Le Commandant en chef de l’armée ukrainienne, Ruslan Khomckak avait alors indiqué le 19 mai 2021 au comité militaire de l’OTAN que le seul moyen de limiter la belligérance russe serait par une action commune de l’OTAN et l’Ukraine. Toutefois, malgré la mobilisation de plusieurs bâtiments de guerre et l’envoi de nombreux avions, l’OTAN n’avait pas adressé de message officiel à la Russie.
Le renouveau de l’OTAN ?
Ce 28ème sommet a confirmé les positions de l’Alliance et surtout les différents objectifs politiques et militaires à atteindre. La présidence de Donald Trump avait amené les européens à se questionner sur leur dépendance militaire vis-à-vis des États-Unis. Au cours de ses 4 ans de mandat, l’existence même de l’OTAN fut remise en question.
L’objectif politique pour l’OTAN 2030 sera donc de renforcer l’Alliance afin qu’aucun membre ne puisse faire cavalier seul, comme les États-Unis ou la Turquie ces dernières années, et ne mettent ainsi en danger l’ensemble de l’organisation. Cet objectif politique reste cependant soumis au positionnement des États-Unis dans les années à venir, vue la place que le pays occupe militairement dans l’Alliance : l’élection d’un président isolationniste pourrait venir chambouler cet équilibre tout juste réinstauré.
Au niveau militaire, l’objectif des différents pays membres est de renforcer leurs capacités afin que l’Alliance puisse réagir efficacement face aux différentes crises à venir. Dans les faits, les différents pays européens ont ainsi reconfirmé leur engagement pris en 2014 ; et devront consacrer au moins 2% de leur PIB pour les dépenses militaire d’ici 2024.
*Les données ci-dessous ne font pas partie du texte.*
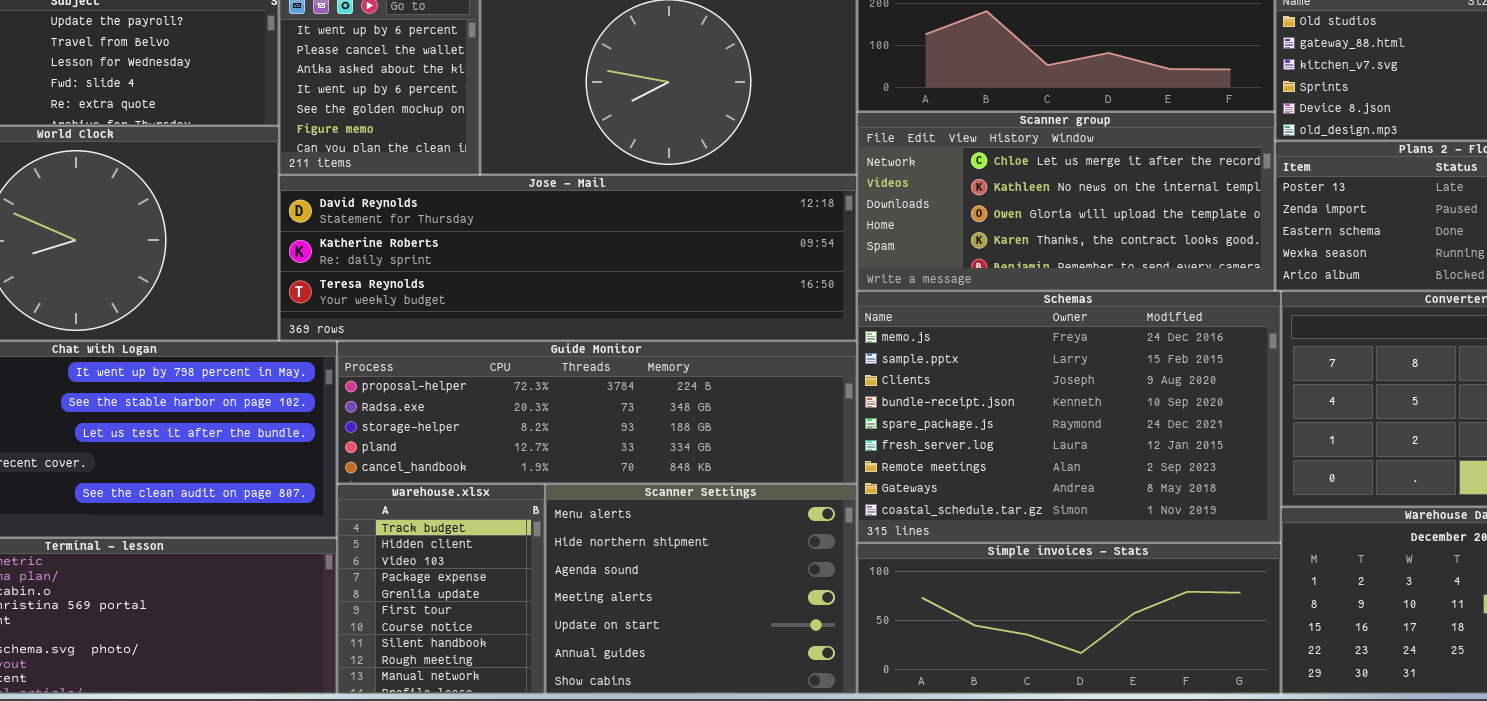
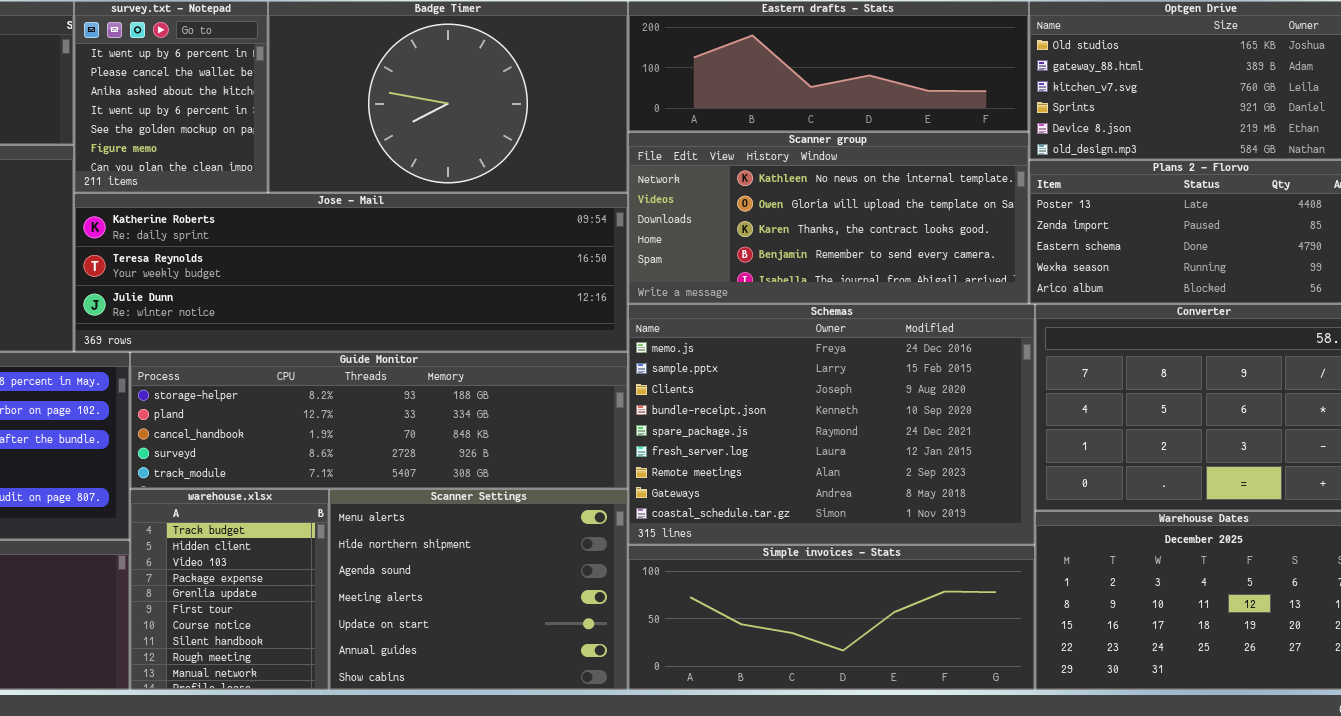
Scanner group: [857,112,1275,291] -> [628,132,1029,304], scrolled down 1 row
Jose - Mail: [279,175,857,341] -> [74,193,628,352], scrolled down 1 row
Guide Monitor: [337,341,857,484] -> [130,352,628,489], scrolled down 2 rows

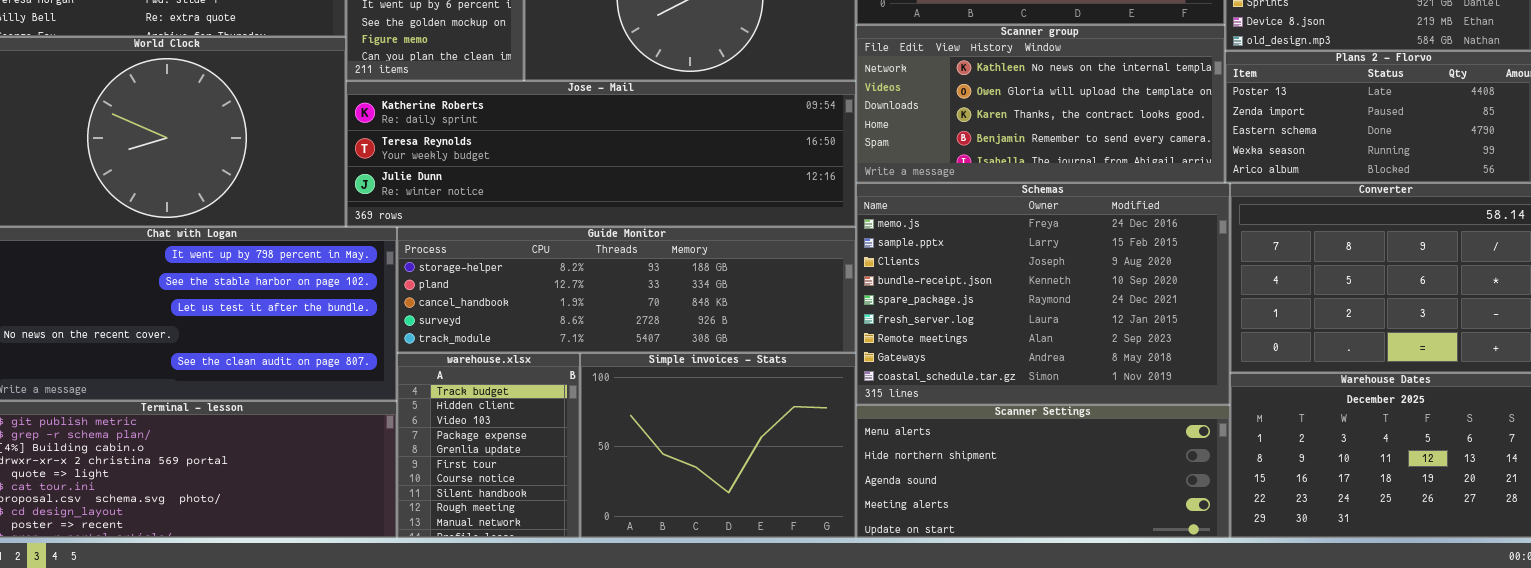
Scanner Settings: [329,489,628,690] -> [856,405,1230,538], moved, resized
Simple invoices - Stats: [628,545,1035,690] -> [580,353,856,538], moved, resized

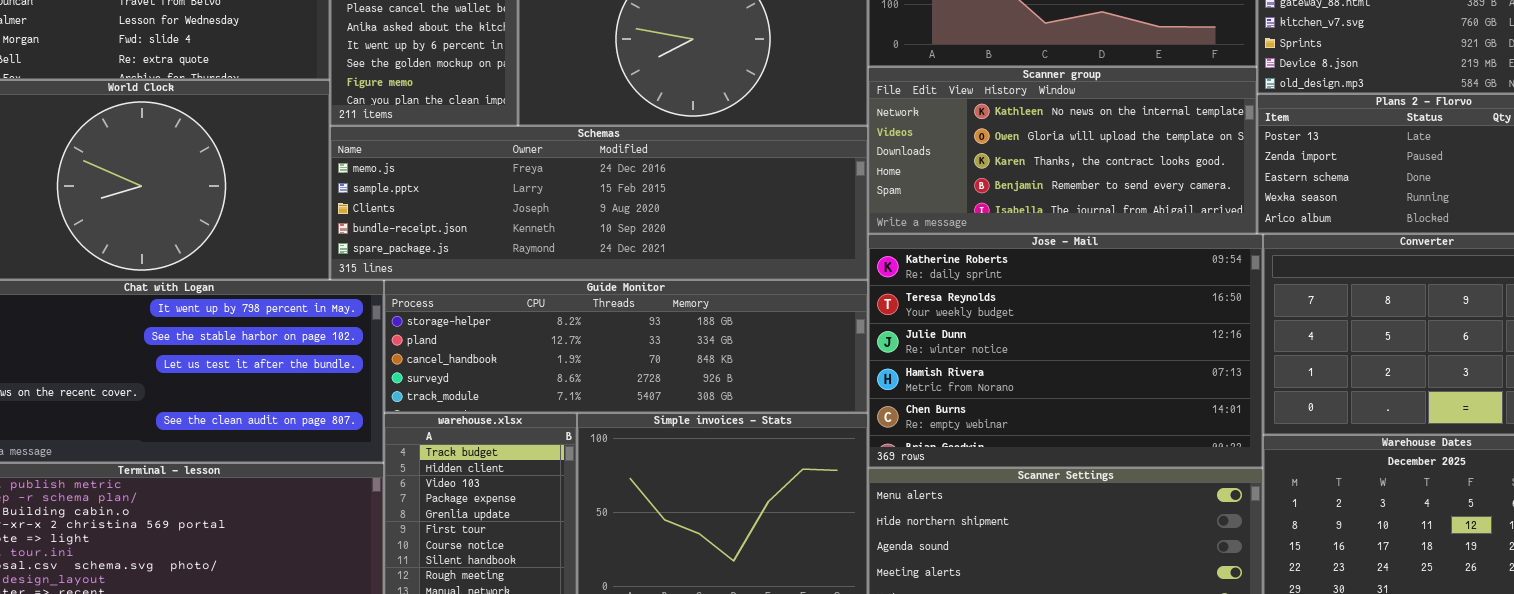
Jose - Mail: [346,81,856,227] -> [868,234,1263,468], moved, resized
Schemas: [856,183,1230,405] -> [330,126,868,280], moved, resized

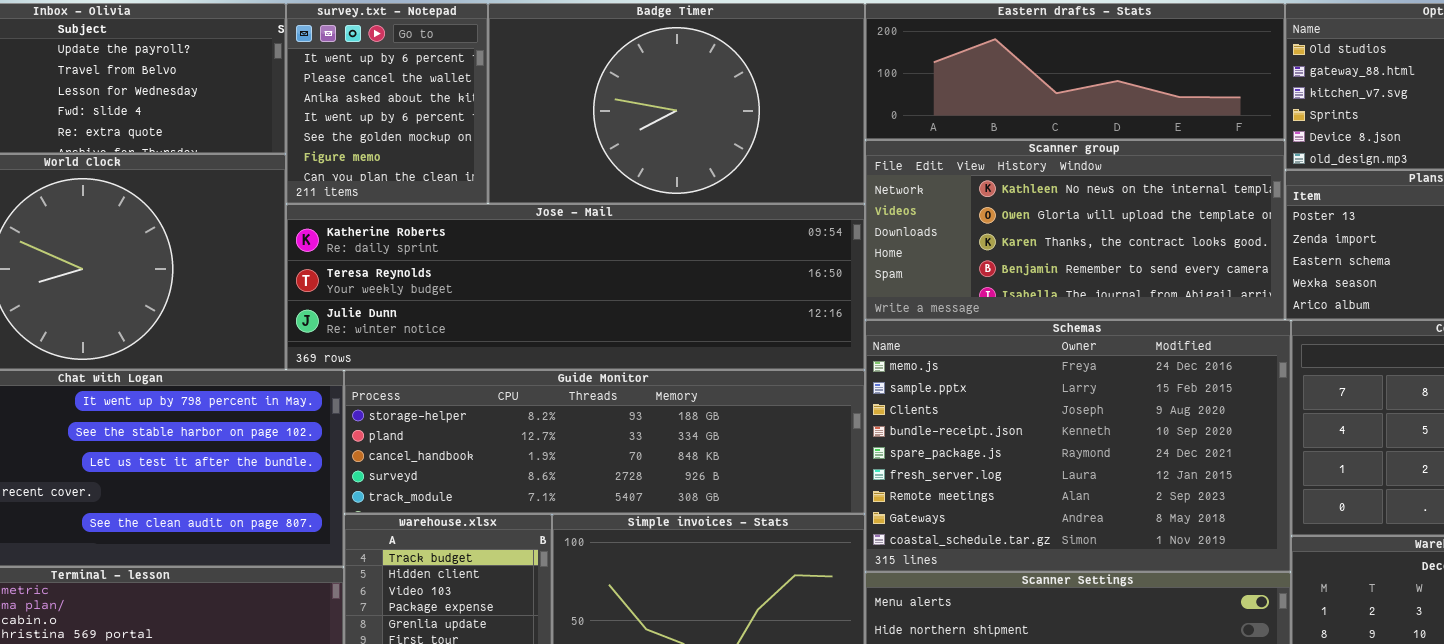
Schemas: [330,126,868,280] -> [865,320,1291,572], moved, resized
Jose - Mail: [868,234,1263,468] -> [286,204,865,370], moved, resized

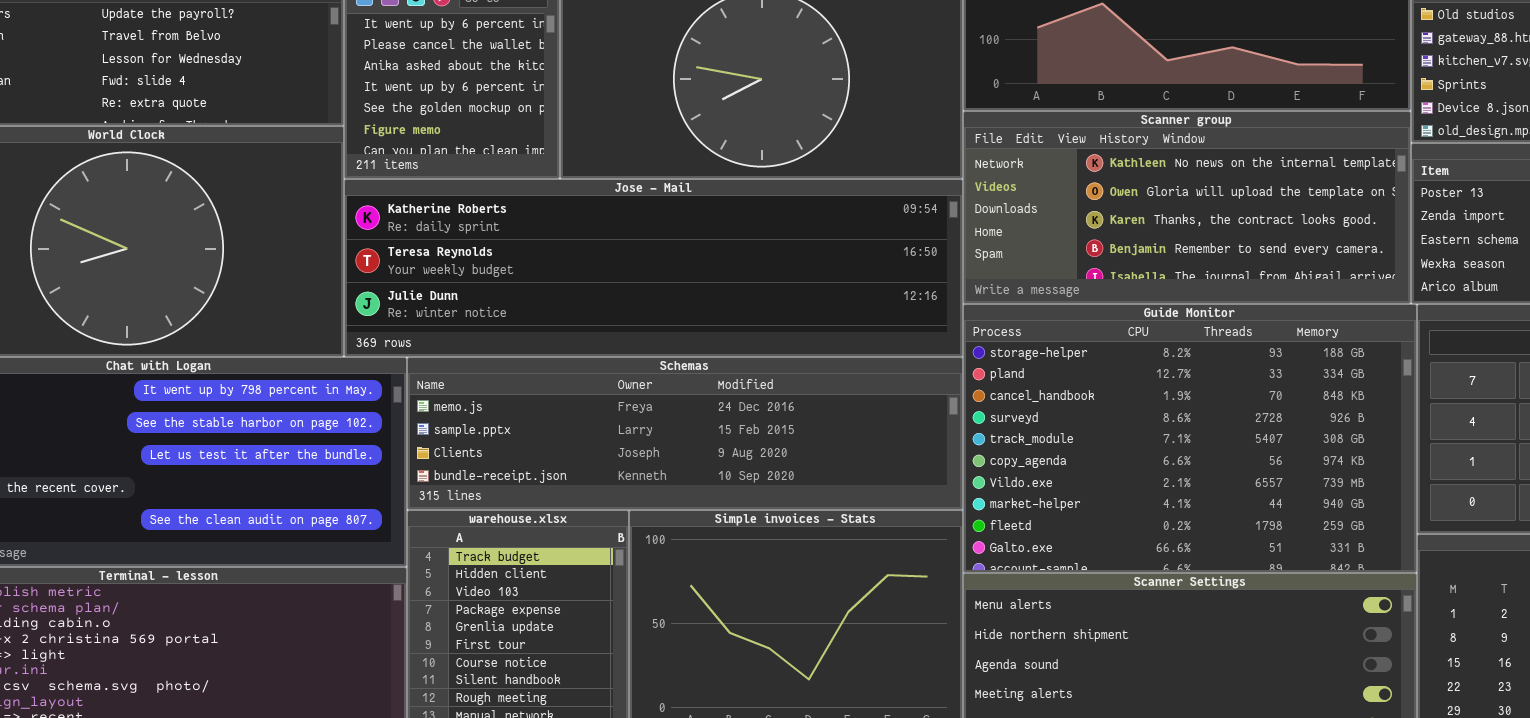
Schemas: [865,320,1291,572] -> [407,357,963,510], moved, resized
Guide Monitor: [344,370,865,514] -> [963,304,1417,573], moved, resized

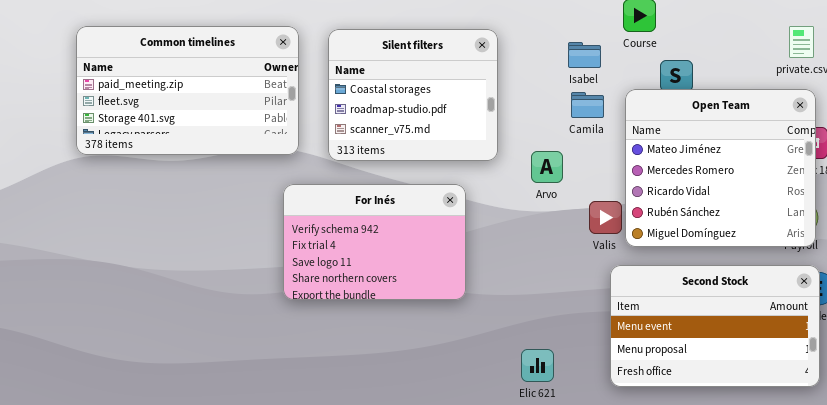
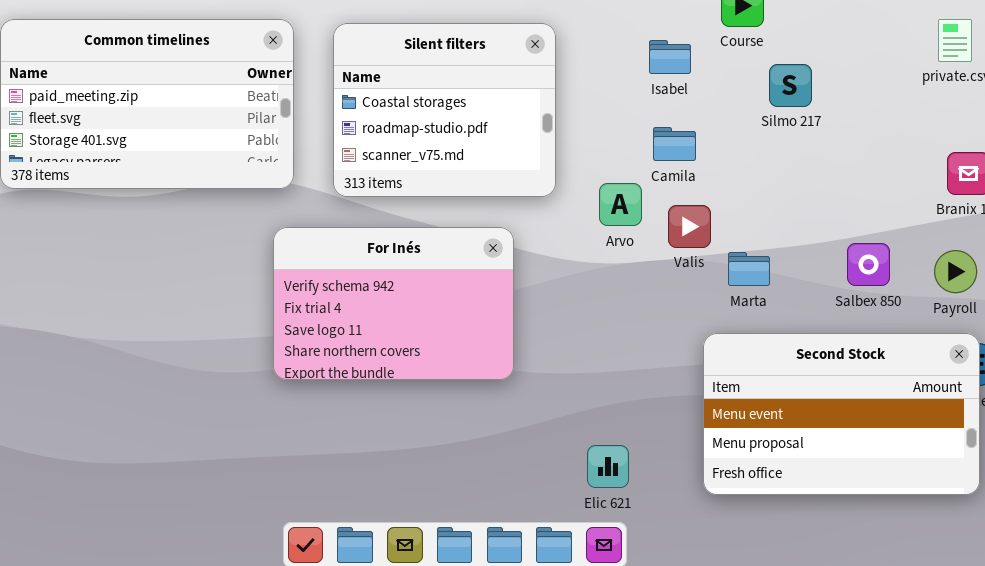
Open Team: [625,89,816,247] -> none, closed
Camila: [571,92,604,118] -> [653,127,696,161], moved
Valis: [589,201,622,234] -> [668,205,711,248], moved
Ces tensions entre l’Ouest, l’OTAN, et l’Est, analysé ici sous le prisme de la Chine et de la Russie, continuent de progresser, et incitent l’accroissement de la présence des forces armées aux zones de tensions. Quand l’OTAN a positionné ses troupes dans les pays baltes, la Russie et la Chine ont positionné les leurs à la frontière ukrainienne et dans les eaux continentales.
Ainsi, le 31 mai dernier, le ministre de la Défense russe a annoncé la création de 20 divisions pour l’armée de terre dans l’Ouest du pays. Selon lui, cette décision aurait été prise pour protéger son pays face à la montée en puissance de l’OTAN à la frontière russe.